WHAT YOU NEED TO DO
According to the passage on current-magnetic-field forces, what happens between two parallel wires whose currents flow in the same direction?

QUOTED PASSAGE
..........
The C.G.S. electromagnetic unit of current is defined in terms of the strength of the magnetic field it will produce. In the text, equation (74) is chosen for defining this unit.

Because a current flowing in a wire produces a magnetic field, it will exert mechanical forces on magnets close by. Since the current exerts a force on the magnet, the latter must react with a force which shows itself as a force on the wire which carries the current. Hence it follows that there will be forces acting on current-carrying conductors which are placed in magnetic fields. These forces are called current-magnetic-field forces.

The current-magnetic-field force is always in a direction perpendicular to the wire and also perpendicular to the magnetic field in which the wire is placed. Two methods are suggested in the text for finding the direction of this force.

When a straight wire carrying a current, i, measured in C.G.S. electromagnetic units, is placed in and at right angles to a uniform magnetic field, the current-magnetic-field force on the wire is (equation (77))

F = Hil,

where H is the strength of the field, and I is the length of the wire.

When two parallel wires are near each other, each wire produces a magnetic field near the other wire, so that each wire is in a magnetic field. These fields will be perpendicular to the wires, and a force, given by equation (77), will act on each wire. If the currents are flowing in the same direction, there is attraction; if they are flowing in opposite directions, there is repulsion.

A coil of wire carrying a current and placed in a magnetic field tends to set itself in such a position that the maximum number of magnetic lines thread through the coil.

Explanations of moving-coil galvanometers, direct-current ammeters, and voltmeters are given in this chapter.

Electric motors apply the forces developed when wires carrying currents are placed in strong fields.

ix

PROBLEMS

1. A magnetic pole of strength 40 C. G. S. units is placed at the center of a circular coil which has a radius of 30 cm. and 10 turns of wire. Find the force on the pole when the current is 5 amperes.

2. A magnetic pole of 20 C. G. S. units is placed 5 cm. away from a long straight wire. What will be the force on this pole when the current in the wire is 20 amperes?

3. A straight wire carrying a current of 20 amperes runs perpendicularly through a magnetic field the strength of which is 5000 C.G.S. units. How much force is acting on each centimeter of length of the wire ?
..........
GIVEN RECORDS
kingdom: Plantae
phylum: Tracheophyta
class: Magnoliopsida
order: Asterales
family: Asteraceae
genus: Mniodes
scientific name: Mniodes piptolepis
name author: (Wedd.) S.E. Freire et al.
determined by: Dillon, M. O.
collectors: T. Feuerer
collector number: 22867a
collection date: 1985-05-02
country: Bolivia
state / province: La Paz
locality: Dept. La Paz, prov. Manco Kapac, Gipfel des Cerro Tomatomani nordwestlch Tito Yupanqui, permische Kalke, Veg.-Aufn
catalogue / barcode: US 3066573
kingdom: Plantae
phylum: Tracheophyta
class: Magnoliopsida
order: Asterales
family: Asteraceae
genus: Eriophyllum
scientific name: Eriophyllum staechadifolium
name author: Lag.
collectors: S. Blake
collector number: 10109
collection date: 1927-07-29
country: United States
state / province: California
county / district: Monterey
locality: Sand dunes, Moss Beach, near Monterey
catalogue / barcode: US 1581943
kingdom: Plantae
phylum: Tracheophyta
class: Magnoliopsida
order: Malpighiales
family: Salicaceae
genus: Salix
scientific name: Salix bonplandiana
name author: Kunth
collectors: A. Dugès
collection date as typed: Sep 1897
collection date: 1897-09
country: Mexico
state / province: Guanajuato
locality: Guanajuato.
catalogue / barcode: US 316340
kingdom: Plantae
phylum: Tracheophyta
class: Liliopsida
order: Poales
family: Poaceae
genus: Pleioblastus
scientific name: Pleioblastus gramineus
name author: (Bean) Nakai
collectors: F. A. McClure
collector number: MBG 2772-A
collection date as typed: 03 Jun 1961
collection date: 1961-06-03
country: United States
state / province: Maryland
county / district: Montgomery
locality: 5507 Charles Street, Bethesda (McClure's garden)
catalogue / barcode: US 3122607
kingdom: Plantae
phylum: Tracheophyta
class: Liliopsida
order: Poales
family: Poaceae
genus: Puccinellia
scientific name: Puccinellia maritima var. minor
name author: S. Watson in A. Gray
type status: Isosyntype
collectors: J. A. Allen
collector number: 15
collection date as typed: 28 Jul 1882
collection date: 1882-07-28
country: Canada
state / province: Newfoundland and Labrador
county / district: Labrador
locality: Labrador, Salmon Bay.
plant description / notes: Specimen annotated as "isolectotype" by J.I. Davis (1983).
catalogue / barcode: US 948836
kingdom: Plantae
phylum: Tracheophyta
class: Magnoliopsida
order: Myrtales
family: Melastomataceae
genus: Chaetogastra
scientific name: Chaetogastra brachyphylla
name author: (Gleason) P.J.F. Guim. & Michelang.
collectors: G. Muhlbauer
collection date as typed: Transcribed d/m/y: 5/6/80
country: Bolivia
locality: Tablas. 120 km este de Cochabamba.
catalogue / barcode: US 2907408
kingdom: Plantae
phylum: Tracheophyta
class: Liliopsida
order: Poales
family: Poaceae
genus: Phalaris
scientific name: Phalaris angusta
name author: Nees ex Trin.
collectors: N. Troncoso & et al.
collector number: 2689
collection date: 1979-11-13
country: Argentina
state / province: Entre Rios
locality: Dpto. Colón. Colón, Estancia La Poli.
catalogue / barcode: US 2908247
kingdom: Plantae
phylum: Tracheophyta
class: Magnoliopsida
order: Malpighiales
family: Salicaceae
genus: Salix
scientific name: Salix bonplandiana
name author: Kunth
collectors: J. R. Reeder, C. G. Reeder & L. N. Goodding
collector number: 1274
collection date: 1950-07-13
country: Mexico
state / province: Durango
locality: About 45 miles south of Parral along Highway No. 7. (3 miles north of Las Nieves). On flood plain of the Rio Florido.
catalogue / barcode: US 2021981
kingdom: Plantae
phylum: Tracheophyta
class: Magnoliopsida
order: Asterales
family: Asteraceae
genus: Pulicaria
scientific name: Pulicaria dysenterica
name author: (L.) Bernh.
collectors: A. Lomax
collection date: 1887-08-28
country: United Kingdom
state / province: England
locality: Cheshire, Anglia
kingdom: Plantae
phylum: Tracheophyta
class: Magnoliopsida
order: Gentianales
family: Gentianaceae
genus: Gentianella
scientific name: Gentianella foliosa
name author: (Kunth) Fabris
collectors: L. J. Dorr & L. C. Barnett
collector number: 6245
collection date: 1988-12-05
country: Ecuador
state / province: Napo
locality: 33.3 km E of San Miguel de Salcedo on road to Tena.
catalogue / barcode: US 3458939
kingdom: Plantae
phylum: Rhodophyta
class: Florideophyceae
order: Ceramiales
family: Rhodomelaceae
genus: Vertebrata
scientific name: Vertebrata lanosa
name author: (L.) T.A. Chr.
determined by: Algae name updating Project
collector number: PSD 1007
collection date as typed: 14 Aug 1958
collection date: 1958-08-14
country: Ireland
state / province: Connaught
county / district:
..........
RESPONSE BELOW
They attract each other.